Quoted passage:
○ ○ ○ ○ ○ ○ ○

This is an archive of the discontinued LLVM Phabricator instance.

[clang][dataflow] Create `Value`s for integer literals.
ClosedPublic

Authored by mboehme on Jun 13 2023, 6:26 AM.

Details

Summary

This patch includes a test that fails without the fix.

I discovered that we weren't creating Values for integer literals when, in a
different patch, I tried to overwrite the value of a struct field with a literal
for the purposes of a test and was surprised to find that the struct compared
the same before and after the assignment.

This functionality therefore seems useful at least for tests, but is probably
also useful for actual analysis of code.

○ ○ ○ ○ ○ ○ ○

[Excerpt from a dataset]

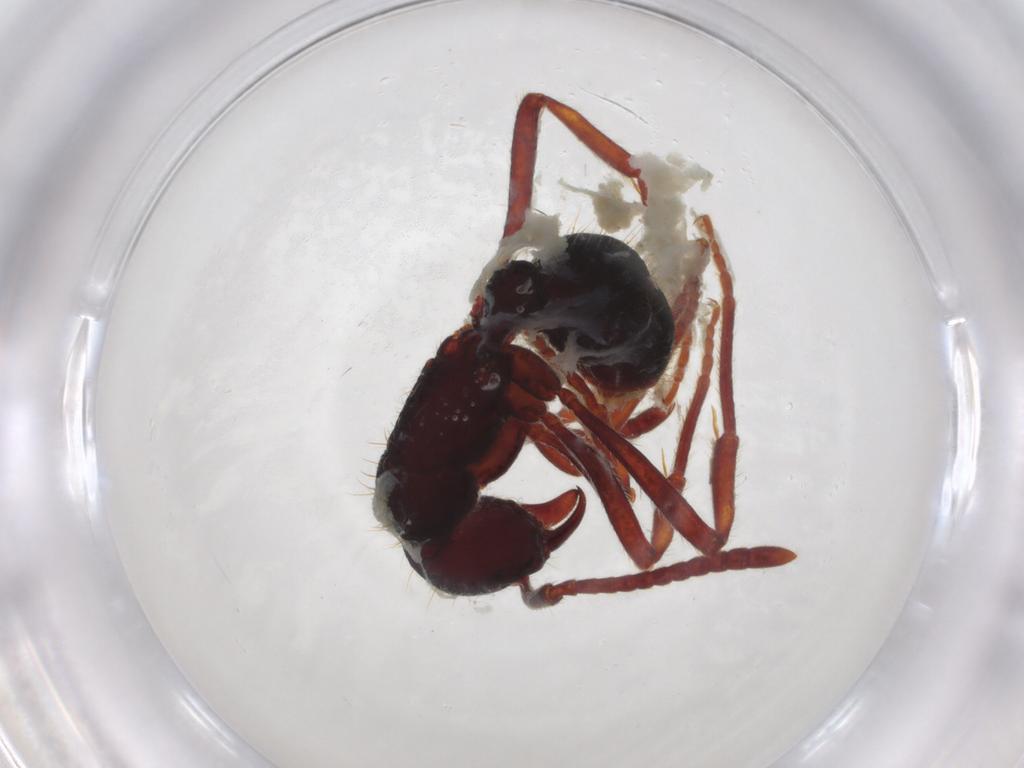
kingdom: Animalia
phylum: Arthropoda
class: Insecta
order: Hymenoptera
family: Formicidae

○ ○ ○ ○ ○ ○ ○

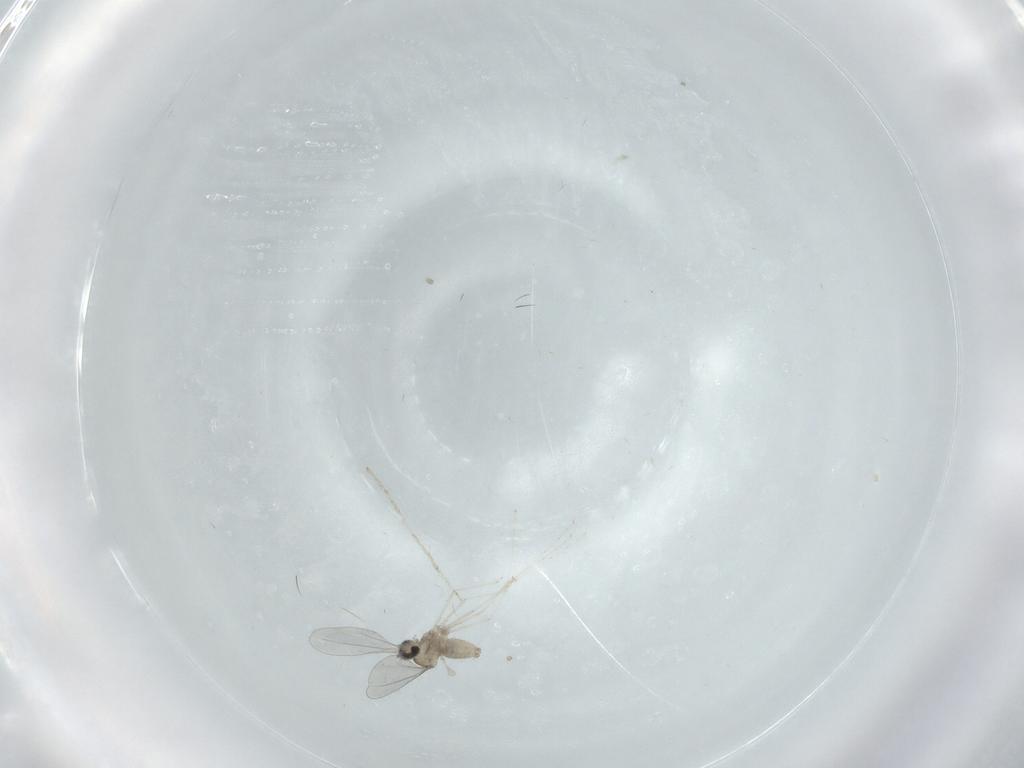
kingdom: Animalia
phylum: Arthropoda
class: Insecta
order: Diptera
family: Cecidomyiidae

○ ○ ○ ○ ○ ○ ○

Tasks for this exercise:
1. Answer these from the patch page:
(a) Who authored the patch?
(b) For what kind of literal does the patch create `Value`s?
(c) What does the summary say the patch includes?
2. Output the patch page unchanged, everything from "I discovered that" down to "analysis of code.".
These entries were taken from a different source.

Answers per task:
1.
(a) mboehme
(b) Integer literals
(c) A test that fails without the fix

2.
I discovered that we weren't creating Values for integer literals when, in a
different patch, I tried to overwrite the value of a struct field with a literal
for the purposes of a test and was surprised to find that the struct compared
the same before and after the assignment.

This functionality therefore seems useful at least for tests, but is probably
also useful for actual analysis of code.